La  simulaciones en realidad virtual diseñadas para tratar gran variedad de trastornos de ansiedad, como el miedo a volar, la agorafobia, el pánico a las alturas o a conducir son la manera más sencilla y eficaz de terapia para pacientes con trastornos ansiedad.

Las nuevas tecnologías se han convertido en eje central de multitud de áreas profesionales y actualmente ya es común su utilización en el campo de la psicología y la salud mental en el tratamiento de la ansiedad. El avance tecnológico de los últimos años ha posibilitado cambios en la forma en que los psicólogos llevamos a cabo los tratamientos psicológicos más comunes. Con la consolidación de la tecnología de la salud, la realidad virtual deja de ser una apuesta de futuro para convertirse en una herramienta efectiva en la intervención clínica de hoy.

Valga la redundancia, la realidad virtual es ya una realidad en la intervención clínica, siendo una herramienta cada vez más utilizada en el espacio de la consulta del psicólogo ya sea como técnica complementaria o como núcleo del tratamiento.

**MATERIAL PROPORCIONADO:**
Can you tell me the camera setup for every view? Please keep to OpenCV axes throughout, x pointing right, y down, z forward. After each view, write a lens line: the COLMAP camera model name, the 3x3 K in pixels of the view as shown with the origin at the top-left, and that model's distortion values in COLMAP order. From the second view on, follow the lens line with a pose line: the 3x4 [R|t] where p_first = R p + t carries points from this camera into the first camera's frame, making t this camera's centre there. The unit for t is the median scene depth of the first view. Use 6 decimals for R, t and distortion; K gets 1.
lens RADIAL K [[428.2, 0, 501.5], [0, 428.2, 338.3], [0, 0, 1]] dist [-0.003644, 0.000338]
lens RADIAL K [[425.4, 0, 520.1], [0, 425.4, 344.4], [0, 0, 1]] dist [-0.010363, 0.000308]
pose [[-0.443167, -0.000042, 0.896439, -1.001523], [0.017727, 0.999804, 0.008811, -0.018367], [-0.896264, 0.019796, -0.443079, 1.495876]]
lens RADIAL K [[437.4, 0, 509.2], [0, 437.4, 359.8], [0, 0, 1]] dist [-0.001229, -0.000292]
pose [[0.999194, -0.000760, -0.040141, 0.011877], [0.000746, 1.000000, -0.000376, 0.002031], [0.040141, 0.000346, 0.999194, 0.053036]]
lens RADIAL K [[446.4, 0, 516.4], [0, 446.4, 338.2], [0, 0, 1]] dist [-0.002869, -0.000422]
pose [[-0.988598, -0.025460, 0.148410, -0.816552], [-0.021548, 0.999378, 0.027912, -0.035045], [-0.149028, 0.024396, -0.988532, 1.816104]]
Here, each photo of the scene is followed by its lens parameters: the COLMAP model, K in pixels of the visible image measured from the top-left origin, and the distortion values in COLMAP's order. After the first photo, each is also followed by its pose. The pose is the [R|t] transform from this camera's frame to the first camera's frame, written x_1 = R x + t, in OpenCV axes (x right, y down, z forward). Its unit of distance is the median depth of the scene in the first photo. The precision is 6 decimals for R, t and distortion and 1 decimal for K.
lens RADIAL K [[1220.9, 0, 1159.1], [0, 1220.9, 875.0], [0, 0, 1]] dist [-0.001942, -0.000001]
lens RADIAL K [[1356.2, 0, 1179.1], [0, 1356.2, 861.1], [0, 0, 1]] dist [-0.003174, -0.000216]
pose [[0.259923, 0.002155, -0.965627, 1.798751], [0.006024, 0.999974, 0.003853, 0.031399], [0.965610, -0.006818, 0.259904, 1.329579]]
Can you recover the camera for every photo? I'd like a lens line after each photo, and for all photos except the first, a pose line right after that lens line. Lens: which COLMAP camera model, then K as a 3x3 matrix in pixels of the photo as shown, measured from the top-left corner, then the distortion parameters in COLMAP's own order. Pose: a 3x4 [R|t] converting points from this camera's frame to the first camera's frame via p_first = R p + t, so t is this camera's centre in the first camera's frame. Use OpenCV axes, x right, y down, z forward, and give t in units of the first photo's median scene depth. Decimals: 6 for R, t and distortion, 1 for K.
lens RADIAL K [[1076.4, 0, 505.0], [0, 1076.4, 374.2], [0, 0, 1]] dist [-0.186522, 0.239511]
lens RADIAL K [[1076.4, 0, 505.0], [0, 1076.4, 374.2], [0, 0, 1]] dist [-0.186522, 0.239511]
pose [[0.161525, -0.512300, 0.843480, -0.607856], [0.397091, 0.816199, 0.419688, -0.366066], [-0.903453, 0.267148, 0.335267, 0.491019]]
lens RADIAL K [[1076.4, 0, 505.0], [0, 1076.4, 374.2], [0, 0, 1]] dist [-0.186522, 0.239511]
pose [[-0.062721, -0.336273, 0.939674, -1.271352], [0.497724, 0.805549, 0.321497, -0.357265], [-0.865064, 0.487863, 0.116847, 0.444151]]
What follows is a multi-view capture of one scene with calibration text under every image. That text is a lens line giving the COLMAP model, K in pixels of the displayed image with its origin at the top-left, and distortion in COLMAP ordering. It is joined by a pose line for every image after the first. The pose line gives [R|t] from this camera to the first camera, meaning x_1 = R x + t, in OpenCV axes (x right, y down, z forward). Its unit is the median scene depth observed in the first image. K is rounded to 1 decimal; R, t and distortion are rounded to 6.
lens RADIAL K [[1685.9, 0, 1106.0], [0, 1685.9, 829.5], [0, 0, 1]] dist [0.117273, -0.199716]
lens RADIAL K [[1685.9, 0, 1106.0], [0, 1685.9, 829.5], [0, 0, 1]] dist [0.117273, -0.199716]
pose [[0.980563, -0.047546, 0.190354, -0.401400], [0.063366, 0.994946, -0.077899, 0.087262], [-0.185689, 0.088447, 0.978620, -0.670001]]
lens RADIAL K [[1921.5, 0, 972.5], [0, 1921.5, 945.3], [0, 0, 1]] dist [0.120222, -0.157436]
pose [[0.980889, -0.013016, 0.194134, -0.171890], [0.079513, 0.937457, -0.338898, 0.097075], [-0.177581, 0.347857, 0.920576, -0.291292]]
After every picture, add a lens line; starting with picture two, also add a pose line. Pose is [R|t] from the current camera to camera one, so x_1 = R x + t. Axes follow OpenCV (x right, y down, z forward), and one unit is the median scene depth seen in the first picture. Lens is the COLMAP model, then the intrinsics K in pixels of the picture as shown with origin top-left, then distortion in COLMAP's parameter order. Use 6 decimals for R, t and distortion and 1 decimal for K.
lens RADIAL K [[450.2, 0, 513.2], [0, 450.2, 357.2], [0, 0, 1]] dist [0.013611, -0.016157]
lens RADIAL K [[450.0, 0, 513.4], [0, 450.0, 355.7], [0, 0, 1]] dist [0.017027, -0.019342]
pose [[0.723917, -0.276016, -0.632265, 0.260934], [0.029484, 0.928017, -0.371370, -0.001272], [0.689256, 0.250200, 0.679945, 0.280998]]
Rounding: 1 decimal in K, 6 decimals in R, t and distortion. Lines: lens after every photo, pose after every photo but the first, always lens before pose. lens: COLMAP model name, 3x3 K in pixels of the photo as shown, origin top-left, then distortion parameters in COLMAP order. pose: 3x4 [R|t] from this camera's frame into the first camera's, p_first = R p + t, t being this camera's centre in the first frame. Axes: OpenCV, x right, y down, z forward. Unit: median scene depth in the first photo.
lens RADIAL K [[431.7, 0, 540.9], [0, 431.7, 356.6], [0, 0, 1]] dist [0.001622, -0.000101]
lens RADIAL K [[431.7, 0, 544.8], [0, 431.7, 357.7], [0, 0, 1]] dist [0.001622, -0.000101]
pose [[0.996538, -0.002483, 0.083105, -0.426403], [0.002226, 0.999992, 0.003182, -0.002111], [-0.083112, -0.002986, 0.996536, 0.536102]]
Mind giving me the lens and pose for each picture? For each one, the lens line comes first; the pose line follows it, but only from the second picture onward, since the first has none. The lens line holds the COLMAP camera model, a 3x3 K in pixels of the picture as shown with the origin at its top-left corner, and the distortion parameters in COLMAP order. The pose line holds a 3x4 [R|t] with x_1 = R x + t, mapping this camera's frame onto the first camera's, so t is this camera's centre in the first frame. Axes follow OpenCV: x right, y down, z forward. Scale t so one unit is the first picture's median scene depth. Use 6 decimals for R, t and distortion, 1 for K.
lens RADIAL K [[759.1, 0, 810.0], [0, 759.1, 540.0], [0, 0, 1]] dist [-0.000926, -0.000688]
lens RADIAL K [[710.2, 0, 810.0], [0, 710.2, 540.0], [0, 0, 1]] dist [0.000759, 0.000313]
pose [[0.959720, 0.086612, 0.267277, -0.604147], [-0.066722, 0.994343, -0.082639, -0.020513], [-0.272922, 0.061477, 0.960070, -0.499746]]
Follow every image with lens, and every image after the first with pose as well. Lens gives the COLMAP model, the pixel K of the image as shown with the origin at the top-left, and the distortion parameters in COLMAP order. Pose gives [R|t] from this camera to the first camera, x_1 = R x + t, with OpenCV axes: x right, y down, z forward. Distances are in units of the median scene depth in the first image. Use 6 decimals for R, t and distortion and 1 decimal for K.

**PREGUNTAS SOBRE MATERIAL:**
**A.** ¿Puedes actualizar el texto sobre la realidad virtual en psicología, comenzando en "Las nuevas tecnologías" y terminando en "clínica de hoy.", con "progreso técnico" en lugar de "avance tecnológico"?
**B.** ¿Cómo seguirías el texto sobre la realidad virtual en psicología a partir de su última oración?

**RESULTADOS ESPERADOS:**
**A.**
Las nuevas tecnologías se han convertido en eje central de multitud de áreas profesionales y actualmente ya es común su utilización en el campo de la psicología y la salud mental en el tratamiento de la ansiedad. El progreso técnico de los últimos años ha posibilitado cambios en la forma en que los psicólogos llevamos a cabo los tratamientos psicológicos más comunes. Con la consolidación de la tecnología de la salud, la realidad virtual deja de ser una apuesta de futuro para convertirse en una herramienta efectiva en la intervención clínica de hoy.

**B.**
Así, la realidad virtual se ha probado como efectiva en el tratamiento de distintos trastornos psicológicos:

  • Trastornos de ansiedad
    • Fobias específicas: acrofobia (fobia a las alturas), aracnofobia, aerofobia (fobia a volar en avión), claustrofobia, amaxofobia (fobia a conducir), etc
      Agorafobia
    • Trastorno de ansiedad social (fobia social): miedo a hablar en público
    • Trastorno de ansiedad generalizada (TAG)
  • Trastornos relacionados con traumas y factores de estrés
    • Trastorno de estrés postraumático (TEPT)
  • Trastornos alimentarios y de la ingestión de alimentos (tratamiento y evaluación de la distorsión de la imagen corporal): 
    • Bulímia
    • Trastorno por atracón: comida compulsiva
  • Trastornos relacionados sustancias y trastornos adictivos
    • Adicciones (ej. alcoholismo)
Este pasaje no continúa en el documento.